Write to your Washington State Legislators and the leaders of both chambers:
Senator Sharon Nelson, Senator Mark Schoesler, Representative Dan Kristiansen and Speaker Frank Chopp – remind them of the need for a continuum of care and remove these sections from the budget.
Dear Speaker Chopp,
I am a constituent and am writing to you with some concerns regarding ESSB 5048 – particularly Section 205 – Part 1 (K), Part 2 (C) and Section 206 Part 18. I am also a registered nurse specializing in the care of adults with intellectual and developmental disabilities and a parent of a young man who recently transitioned from Fircrest to supported living in the community.
These sections state that appropriated funds will be “provided solely for transitioning clients from Fircrest school residential habilitation center into community settings.” The clients from both the nursing facility and the intermediate care facility would be forced to move and it appears that this is a step towards closing Fircrest.
There are many concerns raised regarding attempts to close or downsize Fircrest through a budget proviso.
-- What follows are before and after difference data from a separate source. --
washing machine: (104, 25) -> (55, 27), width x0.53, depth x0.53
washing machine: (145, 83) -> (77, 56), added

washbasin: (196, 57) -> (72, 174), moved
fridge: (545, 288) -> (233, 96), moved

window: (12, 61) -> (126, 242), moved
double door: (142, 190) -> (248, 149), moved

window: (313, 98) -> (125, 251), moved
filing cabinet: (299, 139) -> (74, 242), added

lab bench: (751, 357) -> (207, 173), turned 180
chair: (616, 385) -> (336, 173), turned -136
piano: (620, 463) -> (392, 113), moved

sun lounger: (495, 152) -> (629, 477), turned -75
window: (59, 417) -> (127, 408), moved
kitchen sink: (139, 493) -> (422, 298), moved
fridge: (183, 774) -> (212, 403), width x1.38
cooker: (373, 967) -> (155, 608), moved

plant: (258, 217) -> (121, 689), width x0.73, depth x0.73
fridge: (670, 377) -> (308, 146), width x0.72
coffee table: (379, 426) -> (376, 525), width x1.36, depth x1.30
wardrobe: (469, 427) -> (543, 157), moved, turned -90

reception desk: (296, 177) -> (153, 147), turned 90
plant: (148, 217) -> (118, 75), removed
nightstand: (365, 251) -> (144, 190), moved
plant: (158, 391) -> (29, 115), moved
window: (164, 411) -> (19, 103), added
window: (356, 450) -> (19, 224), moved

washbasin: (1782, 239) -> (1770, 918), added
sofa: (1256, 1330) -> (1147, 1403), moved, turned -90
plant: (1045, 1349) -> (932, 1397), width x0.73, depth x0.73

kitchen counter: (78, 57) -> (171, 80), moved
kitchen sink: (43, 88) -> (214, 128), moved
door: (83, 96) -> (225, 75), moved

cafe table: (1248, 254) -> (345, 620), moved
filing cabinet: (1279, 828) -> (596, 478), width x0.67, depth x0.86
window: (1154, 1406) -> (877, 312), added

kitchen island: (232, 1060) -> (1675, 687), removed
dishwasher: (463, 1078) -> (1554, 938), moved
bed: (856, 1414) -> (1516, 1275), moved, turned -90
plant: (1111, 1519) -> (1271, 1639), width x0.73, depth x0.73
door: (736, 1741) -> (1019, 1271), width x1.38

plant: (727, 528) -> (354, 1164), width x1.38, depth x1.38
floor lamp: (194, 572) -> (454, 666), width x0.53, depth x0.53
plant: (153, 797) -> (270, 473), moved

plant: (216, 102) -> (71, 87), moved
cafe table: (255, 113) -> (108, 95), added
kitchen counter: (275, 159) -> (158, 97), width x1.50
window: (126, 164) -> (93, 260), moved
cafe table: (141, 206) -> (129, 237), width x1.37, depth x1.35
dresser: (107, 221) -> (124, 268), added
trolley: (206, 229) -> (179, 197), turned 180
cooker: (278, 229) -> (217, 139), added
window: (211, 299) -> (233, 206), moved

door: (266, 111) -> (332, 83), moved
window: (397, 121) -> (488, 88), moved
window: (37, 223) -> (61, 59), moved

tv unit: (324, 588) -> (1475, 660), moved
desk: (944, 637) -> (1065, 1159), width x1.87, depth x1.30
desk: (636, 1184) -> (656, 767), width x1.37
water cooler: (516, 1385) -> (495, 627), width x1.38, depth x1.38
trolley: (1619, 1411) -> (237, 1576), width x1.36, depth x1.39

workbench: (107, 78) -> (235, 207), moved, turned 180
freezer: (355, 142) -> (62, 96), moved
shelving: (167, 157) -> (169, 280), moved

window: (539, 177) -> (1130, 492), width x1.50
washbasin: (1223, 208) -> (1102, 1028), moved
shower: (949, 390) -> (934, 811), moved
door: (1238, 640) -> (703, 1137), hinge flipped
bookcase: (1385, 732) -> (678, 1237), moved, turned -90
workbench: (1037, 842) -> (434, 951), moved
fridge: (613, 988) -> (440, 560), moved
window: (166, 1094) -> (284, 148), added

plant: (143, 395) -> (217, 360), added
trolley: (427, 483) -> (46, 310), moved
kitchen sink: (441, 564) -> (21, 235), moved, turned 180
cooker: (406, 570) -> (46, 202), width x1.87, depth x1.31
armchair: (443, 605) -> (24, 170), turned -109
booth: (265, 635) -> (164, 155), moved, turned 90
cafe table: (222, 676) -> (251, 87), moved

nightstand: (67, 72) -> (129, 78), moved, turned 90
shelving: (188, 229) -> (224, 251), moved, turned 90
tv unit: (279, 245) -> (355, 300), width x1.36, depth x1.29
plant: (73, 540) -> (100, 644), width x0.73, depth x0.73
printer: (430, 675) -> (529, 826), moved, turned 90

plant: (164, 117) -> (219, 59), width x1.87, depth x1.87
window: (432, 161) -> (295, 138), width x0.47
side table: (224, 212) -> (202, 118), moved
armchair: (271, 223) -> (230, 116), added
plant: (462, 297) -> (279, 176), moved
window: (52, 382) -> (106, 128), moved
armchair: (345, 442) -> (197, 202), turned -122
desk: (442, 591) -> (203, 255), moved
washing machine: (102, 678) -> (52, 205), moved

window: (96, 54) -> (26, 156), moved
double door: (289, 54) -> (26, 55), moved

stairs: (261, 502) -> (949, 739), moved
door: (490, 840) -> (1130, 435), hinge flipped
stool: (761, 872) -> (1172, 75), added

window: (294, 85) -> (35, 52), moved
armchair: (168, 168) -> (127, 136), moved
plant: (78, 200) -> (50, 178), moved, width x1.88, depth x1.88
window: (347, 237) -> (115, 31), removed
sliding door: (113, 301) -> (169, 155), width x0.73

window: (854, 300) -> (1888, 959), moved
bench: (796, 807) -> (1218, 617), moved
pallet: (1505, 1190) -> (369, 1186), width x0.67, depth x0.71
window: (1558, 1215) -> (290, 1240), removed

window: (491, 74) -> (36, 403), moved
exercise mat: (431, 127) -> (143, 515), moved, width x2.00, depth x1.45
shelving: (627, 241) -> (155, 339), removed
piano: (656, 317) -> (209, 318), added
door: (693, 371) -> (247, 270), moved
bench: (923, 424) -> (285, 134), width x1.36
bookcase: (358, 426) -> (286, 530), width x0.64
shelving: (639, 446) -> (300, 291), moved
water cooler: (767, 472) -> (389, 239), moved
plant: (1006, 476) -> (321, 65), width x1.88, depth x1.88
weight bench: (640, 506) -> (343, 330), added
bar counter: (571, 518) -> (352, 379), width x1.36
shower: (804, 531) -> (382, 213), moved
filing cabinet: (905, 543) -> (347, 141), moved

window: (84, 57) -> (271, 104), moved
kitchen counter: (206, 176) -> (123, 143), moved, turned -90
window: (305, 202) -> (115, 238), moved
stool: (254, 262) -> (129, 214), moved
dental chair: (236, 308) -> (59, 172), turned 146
It is written in law (Olmstead v L.C. 1999) and supported by CMS regulations that a person has a choice to live in an intermediate care facility. In addressing the issue of changing care from an institutional placement to a community placement, there is a three part test to determine if community placement is appropriate:
- The State’s treatment professionals have determined that community placement is appropriate
- The transfer is not opposed by the affected individual and/or guardian
- The placement can be reasonable accommodated by the resources available to the State
If the above points are satisfied, then it is appropriate to have people move but I know that they are not met for the majority of the residents who live at Fircrest or other RHCs in our state.
It is important to address the crisis we have with community care before taking steps which would only increase the risk of harm to some of our most vulnerable citizens.
It is critical to keep our RHC communities open to best serve the diverse population of people with intellectual and developmental disabilities.